Q And, your focus moved to the genocide...
Both the genocide and the Liberation War are entwined for people in South Asia. But, quite surprisingly, when I showed the 10-minute trailer at a broadcasters’ meet at Cannes, where I had gone looking for funding, I was taken aback. They’d never heard of the genocide in Bangladesh. They knew about the Nazi Holocaust and genocides in Cambodia, Rwanda and Bosnia, but not this. And this despite the fact that 3 million were killed and 4,00,000 women raped by the Pakistani Army and their local acolytes. About 10 million people were forced to take refuge in India. As a Bengali, I felt this was a kind of insult and I decided to make the film.
Q How similar was this event to the mass murders in Nazi Germany, Cambodia or Russia?
According to Daniel Ferstein, the genocide expert whom I interviewed for the documentary, all mass slaughters have local elements and they also follow a global template of hatred. He says genocide is not an event, but a process that develops over time. People are slowly marked, isolated and then butchered en masse. Pakistan didn’t suddenly decide to commit mass murder on March 25, 1971. The process began ever since East Pakistan came into being in 1947.
Q Any striking discoveries in the course of your research?

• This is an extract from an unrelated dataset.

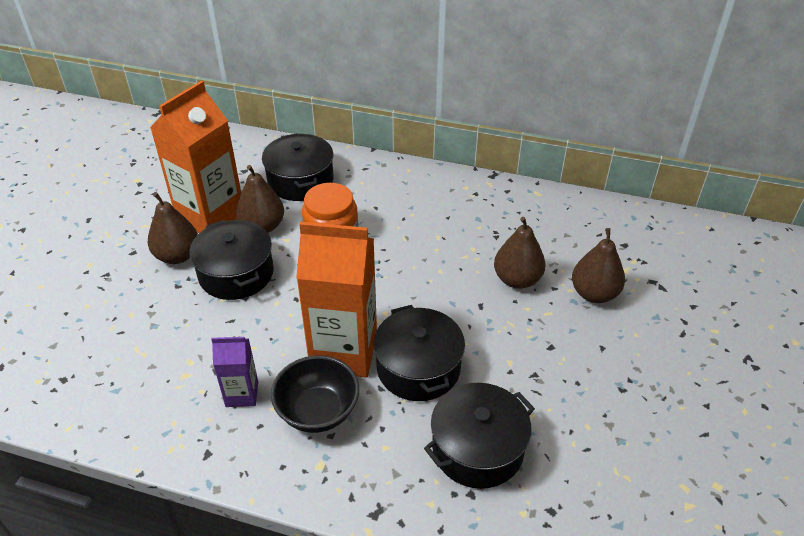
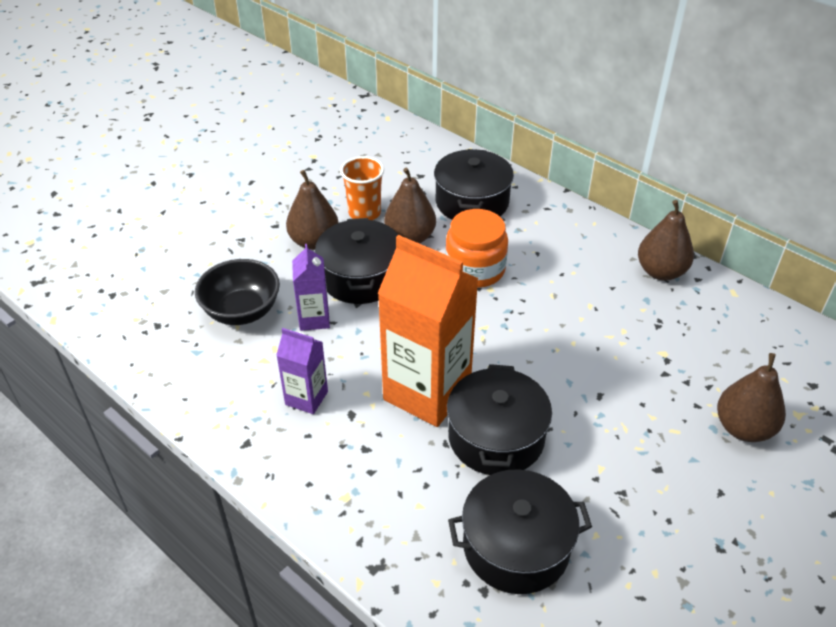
camera: 25 degrees right, 0 degrees up
orange carton [150,81,241,233] -> orange cup [340,156,384,220]
black bowl [271,355,359,433] -> black bowl moved to [195,259,280,325]
brown pear [494,217,546,289] -> brown pear moved to [638,200,694,281]
none -> purple carton [292,244,330,331]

Soldiers everywhere are trained to kill people on the battlefield. But during Operation Searchlight, the Pakistani Army unleashed extreme brutality on unarmed civilians. They burnt people alive in boilers of jute factories, they tied pregnant women to vehicles and dragged them through streets and so on. Alongside the mass extermination, the soldiers carried out mass rape. Their commanders brainwashed them into believing that Bengalis were an inferior race and the soldiers were ordered to impregnate as many women as possible with “superior blood” from West Pakistan. It was an effort to ethnically cleanse Bengalis.

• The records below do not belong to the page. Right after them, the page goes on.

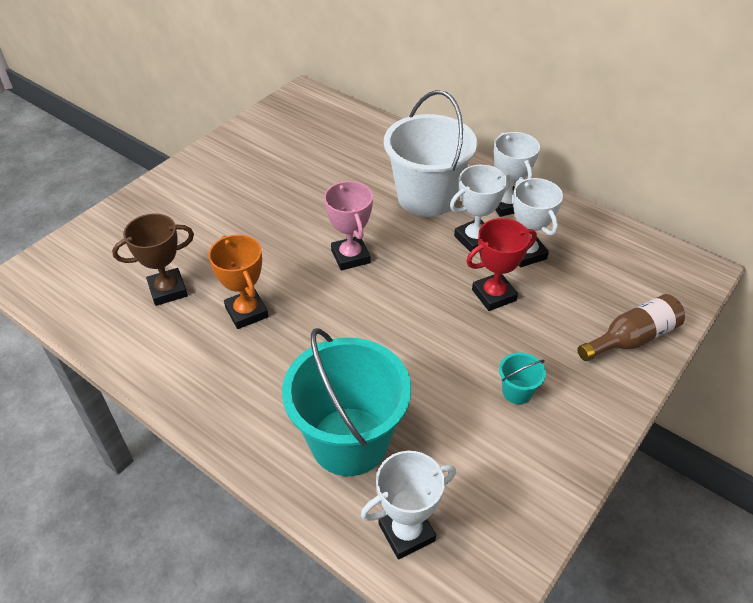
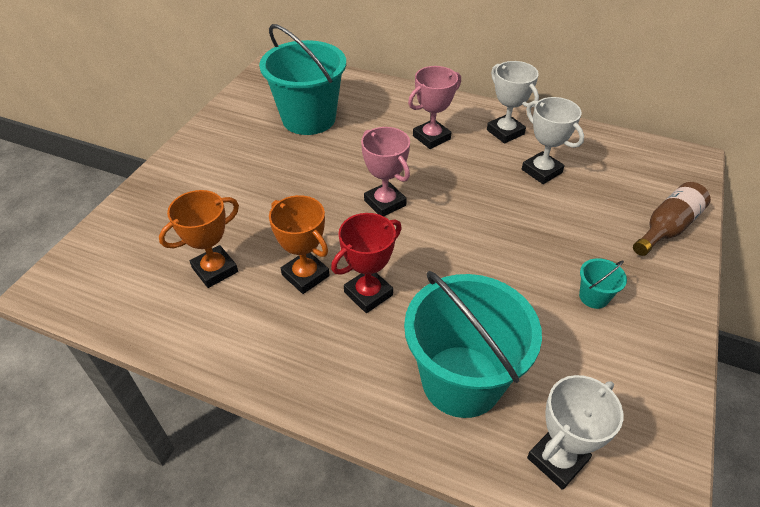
camera: 15 degrees left, 0 degrees up
brown trophy [112,213,194,306] -> orange trophy [159,190,239,288]
white bucket [384,90,477,217] -> pink trophy [408,66,461,149]
white trophy [450,165,512,252] -> none
red trophy [466,218,537,311] -> red trophy moved to [331,213,402,313]
none -> turquoise bucket [259,24,346,135]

Q In the documentary, eyewitnesses and family members of victims share harrowing accounts. Survivors of sexual assaults have also been interviewed. How did you convince them to face the camera?
I found that these people wanted to tell their stories. For some, it was the first time somebody had asked them to narrate their experiences. I was somebody from outside their country who spoke their language, felt for them and was keen on preserving their accounts. We rented an old dilapidated house in old Dhaka to record their experience freely and also to maintain consistency of location. Half the people were from Dhaka and half from remote areas of Chittagong and islands in the extreme southern region of Bangladesh. Some of them made overnight bus journeys and travelled a whole day in boats to meet us. For some interviews, we went to the United States. One of the US interviewees refused the travel reimbursement we offered, saying, “You are doing so much for us, how can I take payment from you.”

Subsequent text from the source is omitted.